Summary
Background
The
Middle East respiratory syndrome coronavirus (MERS-CoV) is an emerging
virus involved in cases and case clusters of severe acute respiratory
infection in the Arabian Peninsula, Tunisia, Morocco, France, Italy,
Germany, and the UK. We provide a full description of a fatal case of
MERS-CoV infection and associated phylogenetic analyses.
Methods
We
report data for a patient who was admitted to the Klinikum Schwabing
(Munich, Germany) for severe acute respiratory infection. We did
diagnostic RT-PCR and indirect immunofluorescence. From time of
diagnosis, respiratory, faecal, and urine samples were obtained for
virus quantification. We constructed a maximum likelihood tree of the
five available complete MERS-CoV genomes.
Findings
A
73-year-old man from Abu Dhabi, United Arab Emirates, was transferred
to Klinikum Schwabing on March 19, 2013, on day 11 of illness. He had
been diagnosed with multiple myeloma in 2008, and had received several
lines of treatment. The patient died on day 18, due to septic shock.

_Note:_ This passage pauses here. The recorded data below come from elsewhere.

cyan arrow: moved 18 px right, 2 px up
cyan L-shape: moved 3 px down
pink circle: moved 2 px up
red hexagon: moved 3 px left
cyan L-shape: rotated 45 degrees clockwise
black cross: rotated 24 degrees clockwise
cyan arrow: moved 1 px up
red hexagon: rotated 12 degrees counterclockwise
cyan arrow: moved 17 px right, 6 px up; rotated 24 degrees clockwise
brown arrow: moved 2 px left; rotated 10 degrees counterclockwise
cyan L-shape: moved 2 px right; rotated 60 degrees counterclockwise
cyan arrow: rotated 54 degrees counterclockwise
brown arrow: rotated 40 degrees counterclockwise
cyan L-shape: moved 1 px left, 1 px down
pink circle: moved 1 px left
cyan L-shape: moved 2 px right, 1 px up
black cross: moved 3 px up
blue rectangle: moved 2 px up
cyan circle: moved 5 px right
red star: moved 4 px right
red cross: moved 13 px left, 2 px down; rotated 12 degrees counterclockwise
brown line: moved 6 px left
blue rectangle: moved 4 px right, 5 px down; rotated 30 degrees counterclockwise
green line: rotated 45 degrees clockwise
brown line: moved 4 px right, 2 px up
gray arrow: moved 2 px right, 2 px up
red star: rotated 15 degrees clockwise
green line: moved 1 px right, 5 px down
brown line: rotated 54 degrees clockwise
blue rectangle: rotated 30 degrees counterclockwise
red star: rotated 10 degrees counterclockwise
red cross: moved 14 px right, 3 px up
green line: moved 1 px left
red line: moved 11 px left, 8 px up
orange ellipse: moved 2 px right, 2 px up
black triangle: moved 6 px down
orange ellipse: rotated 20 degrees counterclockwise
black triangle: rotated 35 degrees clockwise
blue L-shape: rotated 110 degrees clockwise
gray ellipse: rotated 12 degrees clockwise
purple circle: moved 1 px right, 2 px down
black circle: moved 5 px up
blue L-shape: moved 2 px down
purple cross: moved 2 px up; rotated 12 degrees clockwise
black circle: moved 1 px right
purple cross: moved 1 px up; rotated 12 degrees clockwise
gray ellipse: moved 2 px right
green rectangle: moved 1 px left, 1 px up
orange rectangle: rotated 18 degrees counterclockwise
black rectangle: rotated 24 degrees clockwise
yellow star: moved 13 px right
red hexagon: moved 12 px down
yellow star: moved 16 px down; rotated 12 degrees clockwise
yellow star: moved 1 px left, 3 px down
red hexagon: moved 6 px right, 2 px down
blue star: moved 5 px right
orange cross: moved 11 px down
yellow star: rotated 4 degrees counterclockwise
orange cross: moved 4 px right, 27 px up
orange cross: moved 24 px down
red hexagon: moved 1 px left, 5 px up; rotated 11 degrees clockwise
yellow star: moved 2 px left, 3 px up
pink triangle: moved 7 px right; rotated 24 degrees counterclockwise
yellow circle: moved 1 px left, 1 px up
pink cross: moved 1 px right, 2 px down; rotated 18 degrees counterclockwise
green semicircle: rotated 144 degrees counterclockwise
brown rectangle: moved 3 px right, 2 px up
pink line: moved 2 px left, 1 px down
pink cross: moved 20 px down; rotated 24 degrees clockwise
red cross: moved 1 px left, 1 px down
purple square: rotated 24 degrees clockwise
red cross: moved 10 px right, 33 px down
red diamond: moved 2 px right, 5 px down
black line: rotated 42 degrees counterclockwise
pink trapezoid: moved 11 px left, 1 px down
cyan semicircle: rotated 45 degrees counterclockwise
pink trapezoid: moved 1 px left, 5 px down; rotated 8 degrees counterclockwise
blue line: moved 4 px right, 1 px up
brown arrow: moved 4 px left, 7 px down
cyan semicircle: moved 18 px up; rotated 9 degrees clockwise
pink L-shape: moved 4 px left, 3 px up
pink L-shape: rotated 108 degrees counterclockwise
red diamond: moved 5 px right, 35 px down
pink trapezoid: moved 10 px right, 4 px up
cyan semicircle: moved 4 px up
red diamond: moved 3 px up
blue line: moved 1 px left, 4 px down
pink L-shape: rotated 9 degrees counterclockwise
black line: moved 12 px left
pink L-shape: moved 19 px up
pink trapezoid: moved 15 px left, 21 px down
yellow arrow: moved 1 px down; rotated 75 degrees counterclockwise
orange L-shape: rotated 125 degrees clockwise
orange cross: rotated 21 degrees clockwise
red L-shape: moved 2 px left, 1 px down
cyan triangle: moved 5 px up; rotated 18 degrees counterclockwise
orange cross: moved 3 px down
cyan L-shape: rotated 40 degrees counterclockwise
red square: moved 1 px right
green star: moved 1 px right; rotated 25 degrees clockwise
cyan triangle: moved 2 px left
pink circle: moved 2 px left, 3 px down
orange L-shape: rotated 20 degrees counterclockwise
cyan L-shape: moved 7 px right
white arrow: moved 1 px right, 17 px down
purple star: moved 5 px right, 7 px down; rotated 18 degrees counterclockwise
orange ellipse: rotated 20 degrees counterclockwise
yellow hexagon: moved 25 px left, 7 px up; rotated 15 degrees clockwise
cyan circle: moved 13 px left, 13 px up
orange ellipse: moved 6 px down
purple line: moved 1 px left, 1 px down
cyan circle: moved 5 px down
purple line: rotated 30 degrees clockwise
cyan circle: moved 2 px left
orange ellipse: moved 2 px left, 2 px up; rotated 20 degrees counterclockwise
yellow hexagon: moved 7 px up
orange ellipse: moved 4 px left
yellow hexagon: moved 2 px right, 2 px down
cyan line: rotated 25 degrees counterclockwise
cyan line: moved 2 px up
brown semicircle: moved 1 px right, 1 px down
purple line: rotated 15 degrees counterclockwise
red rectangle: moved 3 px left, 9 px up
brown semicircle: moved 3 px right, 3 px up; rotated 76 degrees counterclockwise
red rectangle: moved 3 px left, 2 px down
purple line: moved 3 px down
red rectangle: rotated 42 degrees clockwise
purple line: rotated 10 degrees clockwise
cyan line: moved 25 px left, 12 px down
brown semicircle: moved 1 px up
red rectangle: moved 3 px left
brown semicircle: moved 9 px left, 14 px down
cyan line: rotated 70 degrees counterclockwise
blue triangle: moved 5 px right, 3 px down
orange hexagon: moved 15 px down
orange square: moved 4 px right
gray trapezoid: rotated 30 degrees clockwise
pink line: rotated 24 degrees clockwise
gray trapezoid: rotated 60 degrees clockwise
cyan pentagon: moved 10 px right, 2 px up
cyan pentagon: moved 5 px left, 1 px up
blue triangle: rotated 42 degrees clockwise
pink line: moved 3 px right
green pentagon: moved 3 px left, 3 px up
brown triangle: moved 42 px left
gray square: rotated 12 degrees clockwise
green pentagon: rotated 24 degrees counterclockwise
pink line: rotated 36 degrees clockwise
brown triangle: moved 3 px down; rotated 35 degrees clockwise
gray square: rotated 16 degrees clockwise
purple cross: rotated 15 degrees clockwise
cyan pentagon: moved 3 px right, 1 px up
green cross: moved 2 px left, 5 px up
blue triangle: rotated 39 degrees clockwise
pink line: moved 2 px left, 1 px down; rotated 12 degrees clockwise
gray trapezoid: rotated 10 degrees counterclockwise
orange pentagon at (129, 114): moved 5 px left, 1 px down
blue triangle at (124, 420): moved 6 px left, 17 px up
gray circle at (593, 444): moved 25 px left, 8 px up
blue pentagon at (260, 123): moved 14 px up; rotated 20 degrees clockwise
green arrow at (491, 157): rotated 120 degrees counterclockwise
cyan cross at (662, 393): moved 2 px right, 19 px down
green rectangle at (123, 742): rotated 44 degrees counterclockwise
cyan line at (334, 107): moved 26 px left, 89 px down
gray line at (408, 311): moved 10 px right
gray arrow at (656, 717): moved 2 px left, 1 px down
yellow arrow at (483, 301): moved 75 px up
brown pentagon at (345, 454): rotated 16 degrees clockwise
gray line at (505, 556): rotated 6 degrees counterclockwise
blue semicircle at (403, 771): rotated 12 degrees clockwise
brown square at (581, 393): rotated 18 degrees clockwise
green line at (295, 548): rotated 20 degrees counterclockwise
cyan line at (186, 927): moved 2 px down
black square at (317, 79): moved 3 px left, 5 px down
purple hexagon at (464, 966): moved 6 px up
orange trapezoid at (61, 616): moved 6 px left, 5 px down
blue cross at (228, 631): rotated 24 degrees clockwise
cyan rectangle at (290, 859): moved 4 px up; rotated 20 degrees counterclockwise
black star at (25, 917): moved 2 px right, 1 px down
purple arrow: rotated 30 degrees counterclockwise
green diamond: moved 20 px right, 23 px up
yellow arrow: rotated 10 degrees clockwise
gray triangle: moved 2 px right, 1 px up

MERS-CoV was detected in two samples of bronchoalveolar fluid. Viral
loads were highest in samples from the lower respiratory tract (up to
1·2 × 106 copies per mL). Maximum virus
concentration in urine samples was 2691 RNA copies per mL on day 13;
the virus was not present in the urine after renal failure on day 14.
Stool samples obtained on days 12 and 16 contained the virus, with up to
1031 RNA copies per g (close to the lowest detection limit of the
assay). One of two oronasal swabs obtained on day 16 were positive, but
yielded little viral RNA (5370 copies per mL). No virus was detected in
blood. The full virus genome was combined with four other available full
genome sequences in a maximum likelihood phylogeny, correlating branch
lengths with dates of isolation. The time of the common ancestor was
halfway through 2011. Addition of novel genome data from an unlinked
case treated 6 months previously in Essen, Germany, showed a clustering
of viruses derived from Qatar and the United Arab Emirates.
Interpretation
We
have provided the first complete viral load profile in a case of
MERS-CoV infection. MERS-CoV might have shedding patterns that are
different from those of severe acute respiratory syndrome and so might
need alternative diagnostic approaches.
Funding
European Union; German Centre for Infection Research; German Research Council; and German Ministry for Education and Research.